After suffering extensive damage in the terror attack a year ago, The Oberoi, a five-star luxury hotel announced on Saturday that it would reopen in the first quarter of 2010

Scaffolding, engineering trucks, plenty of construction material and workers wearing protective gear is the scene outside The Oberoi Hotel -- one of four targets that a band of terrorists attacked on the night of November 25, 2008.

After suffering extensive damage in the terror attack a year ago, The Oberoi, a five-star luxury hotel announced on Saturday that it would reopen in the first quarter of 2010. The hotel said they were completely renovating the hotel, which included installation of adequate security devices.

“The restoration of the hotel is making steady progress,” said an official spokesperson from the hotel.

The luxury hotel was almost entirely gutted when a terrorist duo entered its premises and began their killing spree. 31 people including 12 staff members died in the five-star hotel that hosts primarily business travellers. The stand-off between the gunmen and security forces lasted two days. In this time the Hotel’s lobby was completely destroyed by the shelling.

Though unwilling to comment on the financial extent of the damage, Rattan Keswani, president Trident Hotels, said that it would cost between Rs 40-50 crore to restore The Oberoi.

The Oberoi, which is the more luxurious of the two towers, had an extremely swanky lobby and two popular restaurants at the lobby level. After the hotel was secured, all that could be seen of the lobby was blackened walls, charred furniture, shattered glass and bullet hotels in the wide window panes that over looked the sea.

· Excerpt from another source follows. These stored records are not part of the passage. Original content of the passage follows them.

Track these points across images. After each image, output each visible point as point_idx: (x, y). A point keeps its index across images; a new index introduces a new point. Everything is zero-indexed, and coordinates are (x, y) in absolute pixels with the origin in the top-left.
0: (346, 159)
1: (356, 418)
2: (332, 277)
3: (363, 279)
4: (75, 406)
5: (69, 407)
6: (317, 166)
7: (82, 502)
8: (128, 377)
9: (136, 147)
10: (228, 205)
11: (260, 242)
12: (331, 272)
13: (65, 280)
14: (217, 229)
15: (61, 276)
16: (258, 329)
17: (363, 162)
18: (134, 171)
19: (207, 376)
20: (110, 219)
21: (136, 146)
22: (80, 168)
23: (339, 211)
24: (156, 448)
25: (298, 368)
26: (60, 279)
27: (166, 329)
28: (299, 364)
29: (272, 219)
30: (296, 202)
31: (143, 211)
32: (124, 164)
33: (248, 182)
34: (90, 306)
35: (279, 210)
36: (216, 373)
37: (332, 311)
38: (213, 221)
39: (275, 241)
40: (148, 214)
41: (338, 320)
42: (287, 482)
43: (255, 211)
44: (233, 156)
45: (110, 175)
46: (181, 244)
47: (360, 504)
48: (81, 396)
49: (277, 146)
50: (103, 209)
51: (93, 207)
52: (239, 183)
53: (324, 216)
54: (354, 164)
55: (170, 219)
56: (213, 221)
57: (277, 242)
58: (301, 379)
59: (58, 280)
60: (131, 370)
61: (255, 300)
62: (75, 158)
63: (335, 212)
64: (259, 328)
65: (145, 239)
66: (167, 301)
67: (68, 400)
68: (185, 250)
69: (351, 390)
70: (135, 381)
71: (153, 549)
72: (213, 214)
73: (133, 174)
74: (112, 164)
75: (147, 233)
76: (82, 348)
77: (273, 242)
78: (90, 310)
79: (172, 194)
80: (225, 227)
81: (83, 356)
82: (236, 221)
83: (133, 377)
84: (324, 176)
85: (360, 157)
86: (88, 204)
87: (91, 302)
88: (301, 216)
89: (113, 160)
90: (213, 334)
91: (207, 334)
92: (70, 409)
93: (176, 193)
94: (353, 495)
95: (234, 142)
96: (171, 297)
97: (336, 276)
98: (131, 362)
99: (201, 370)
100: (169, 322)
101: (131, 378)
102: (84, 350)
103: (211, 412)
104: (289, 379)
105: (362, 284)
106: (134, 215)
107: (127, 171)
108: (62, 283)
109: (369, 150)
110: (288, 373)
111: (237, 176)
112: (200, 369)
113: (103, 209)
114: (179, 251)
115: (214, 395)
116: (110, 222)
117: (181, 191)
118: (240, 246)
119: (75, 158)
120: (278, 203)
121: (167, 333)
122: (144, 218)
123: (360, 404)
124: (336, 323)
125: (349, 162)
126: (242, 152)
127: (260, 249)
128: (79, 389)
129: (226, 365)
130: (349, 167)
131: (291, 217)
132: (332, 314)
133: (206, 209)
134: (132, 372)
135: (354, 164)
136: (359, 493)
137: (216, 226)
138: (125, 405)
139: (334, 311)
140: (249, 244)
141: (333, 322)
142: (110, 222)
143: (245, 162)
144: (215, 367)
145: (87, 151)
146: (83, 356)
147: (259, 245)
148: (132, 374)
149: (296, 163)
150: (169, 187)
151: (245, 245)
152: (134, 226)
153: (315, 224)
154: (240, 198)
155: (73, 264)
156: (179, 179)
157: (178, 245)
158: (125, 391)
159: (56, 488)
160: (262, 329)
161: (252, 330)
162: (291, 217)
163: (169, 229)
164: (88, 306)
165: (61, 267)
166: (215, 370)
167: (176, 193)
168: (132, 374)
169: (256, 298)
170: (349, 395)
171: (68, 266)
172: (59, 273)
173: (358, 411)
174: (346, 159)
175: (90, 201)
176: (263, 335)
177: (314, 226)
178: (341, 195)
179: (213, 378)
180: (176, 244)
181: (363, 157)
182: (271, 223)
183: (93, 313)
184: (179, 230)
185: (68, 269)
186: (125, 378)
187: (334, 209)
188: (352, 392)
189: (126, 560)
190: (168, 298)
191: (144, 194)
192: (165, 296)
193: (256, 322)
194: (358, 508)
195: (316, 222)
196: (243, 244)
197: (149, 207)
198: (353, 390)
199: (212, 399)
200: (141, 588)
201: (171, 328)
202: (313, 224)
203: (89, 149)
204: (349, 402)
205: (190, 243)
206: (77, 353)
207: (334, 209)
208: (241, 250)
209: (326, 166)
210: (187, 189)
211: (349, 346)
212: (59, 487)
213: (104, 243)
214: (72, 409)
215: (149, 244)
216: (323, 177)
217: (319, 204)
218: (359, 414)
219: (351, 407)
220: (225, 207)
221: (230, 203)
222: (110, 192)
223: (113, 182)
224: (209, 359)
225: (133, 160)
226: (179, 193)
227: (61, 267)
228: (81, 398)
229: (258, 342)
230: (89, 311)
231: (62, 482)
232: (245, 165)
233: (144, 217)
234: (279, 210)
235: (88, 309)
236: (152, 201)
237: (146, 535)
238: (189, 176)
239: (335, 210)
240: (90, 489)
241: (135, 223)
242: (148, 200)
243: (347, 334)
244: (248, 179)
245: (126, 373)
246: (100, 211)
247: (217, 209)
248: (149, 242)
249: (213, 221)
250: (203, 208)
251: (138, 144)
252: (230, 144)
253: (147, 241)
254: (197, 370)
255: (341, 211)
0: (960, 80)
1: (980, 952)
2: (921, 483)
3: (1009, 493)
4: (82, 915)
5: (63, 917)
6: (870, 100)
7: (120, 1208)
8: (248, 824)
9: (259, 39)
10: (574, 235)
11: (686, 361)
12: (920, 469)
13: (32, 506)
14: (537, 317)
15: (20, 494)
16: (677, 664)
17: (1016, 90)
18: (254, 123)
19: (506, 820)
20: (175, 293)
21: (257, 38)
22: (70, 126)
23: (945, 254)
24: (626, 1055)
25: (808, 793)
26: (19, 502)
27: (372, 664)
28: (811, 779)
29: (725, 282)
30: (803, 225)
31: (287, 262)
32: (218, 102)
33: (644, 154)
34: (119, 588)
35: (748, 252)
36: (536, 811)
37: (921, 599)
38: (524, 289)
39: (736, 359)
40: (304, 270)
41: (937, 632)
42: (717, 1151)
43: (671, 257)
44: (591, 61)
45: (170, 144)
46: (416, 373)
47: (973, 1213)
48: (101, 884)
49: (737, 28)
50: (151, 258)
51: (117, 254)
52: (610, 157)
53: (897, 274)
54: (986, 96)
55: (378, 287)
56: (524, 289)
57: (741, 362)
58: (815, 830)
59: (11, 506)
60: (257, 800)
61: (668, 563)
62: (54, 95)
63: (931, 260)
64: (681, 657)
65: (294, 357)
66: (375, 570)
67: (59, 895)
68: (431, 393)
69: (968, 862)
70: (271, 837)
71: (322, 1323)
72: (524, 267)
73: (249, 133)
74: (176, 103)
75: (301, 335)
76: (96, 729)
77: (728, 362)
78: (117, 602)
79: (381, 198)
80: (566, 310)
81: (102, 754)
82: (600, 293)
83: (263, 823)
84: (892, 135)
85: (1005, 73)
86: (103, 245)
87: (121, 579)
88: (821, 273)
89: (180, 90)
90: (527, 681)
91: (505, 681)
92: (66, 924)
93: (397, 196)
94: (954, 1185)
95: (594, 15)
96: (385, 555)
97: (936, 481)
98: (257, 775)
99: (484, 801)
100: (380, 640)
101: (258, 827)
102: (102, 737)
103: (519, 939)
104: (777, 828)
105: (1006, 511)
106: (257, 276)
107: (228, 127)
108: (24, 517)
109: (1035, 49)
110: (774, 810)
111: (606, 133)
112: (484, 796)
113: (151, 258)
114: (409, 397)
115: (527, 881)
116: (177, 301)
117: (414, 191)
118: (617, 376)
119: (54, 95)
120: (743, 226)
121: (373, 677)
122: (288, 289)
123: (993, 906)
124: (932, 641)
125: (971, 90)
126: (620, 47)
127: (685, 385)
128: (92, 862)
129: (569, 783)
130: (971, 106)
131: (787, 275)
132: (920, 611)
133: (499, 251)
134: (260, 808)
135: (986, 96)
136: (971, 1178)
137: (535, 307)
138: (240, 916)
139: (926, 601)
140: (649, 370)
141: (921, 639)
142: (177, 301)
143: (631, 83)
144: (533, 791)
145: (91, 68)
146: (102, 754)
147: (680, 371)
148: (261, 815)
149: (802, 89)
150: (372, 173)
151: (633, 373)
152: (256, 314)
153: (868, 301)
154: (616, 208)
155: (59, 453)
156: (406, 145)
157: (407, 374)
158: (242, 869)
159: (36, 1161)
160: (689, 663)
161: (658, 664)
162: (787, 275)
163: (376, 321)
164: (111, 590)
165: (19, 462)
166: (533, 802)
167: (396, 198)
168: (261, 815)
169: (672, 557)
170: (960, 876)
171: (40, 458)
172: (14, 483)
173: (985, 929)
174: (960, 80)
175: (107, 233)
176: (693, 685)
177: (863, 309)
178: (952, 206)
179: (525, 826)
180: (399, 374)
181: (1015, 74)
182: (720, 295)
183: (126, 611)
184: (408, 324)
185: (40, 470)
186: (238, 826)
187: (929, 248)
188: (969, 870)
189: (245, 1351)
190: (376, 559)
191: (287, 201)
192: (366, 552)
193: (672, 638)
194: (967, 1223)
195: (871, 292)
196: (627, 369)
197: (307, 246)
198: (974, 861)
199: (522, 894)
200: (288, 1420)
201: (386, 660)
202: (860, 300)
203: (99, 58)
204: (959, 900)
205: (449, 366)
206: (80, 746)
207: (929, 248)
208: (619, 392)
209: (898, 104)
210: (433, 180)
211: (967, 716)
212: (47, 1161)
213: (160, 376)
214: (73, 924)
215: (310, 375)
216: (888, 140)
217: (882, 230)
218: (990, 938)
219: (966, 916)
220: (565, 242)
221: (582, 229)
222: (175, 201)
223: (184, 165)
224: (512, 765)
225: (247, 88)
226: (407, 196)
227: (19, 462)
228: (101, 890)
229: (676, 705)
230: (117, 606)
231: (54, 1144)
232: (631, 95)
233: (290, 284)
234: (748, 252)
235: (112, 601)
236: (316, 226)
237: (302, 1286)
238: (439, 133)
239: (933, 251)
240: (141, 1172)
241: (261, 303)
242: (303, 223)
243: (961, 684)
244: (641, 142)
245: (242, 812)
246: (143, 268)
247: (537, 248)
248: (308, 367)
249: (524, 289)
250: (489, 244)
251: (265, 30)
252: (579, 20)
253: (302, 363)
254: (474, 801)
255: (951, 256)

The carnage according to witnesses and investigation took place primarily in the lobby and at the restaurants. However, several patrons and staff were also shot at point blank range by the terrorists after being herded to the higher floors in the hotel.

While the Trident Hotel was the access point for the terrorists, it was not as badly affected. This wing reopened to the public less than a month after the attack, on December 21, 2008 “with all its services, guestrooms, restaurants and banquet halls in pristine condition to welcome guests,” said the spokesperson.

Yet a big change in this hotel has been the fortress like entrance. Cars which could once drive up to the entrance have to deposit their passengers at the bottom of the drive way. The guests then pass through various detectors and checks before entering the hotel.

“It’s completely understandable for them to have these checks and I am sure guests would feel safer knowing these security systems are in place,” says Charles Murray, an investment banker and long stay guest in the hotel, who fortunately was travelling during the attack.

Murray came back from the United Kingdom with his family this year especially to stay in the hotel and show his support. “The hotel was a victim of a well planned attack. They would never do anything to jeopardise the safety of their guests,” he said.

As a tribute to those who lost their lives, the hotel has arranged on November 26, 2009, an all day programme where people who wish to come and light a candle can do so and pay homage to guests and staff who lost their lives.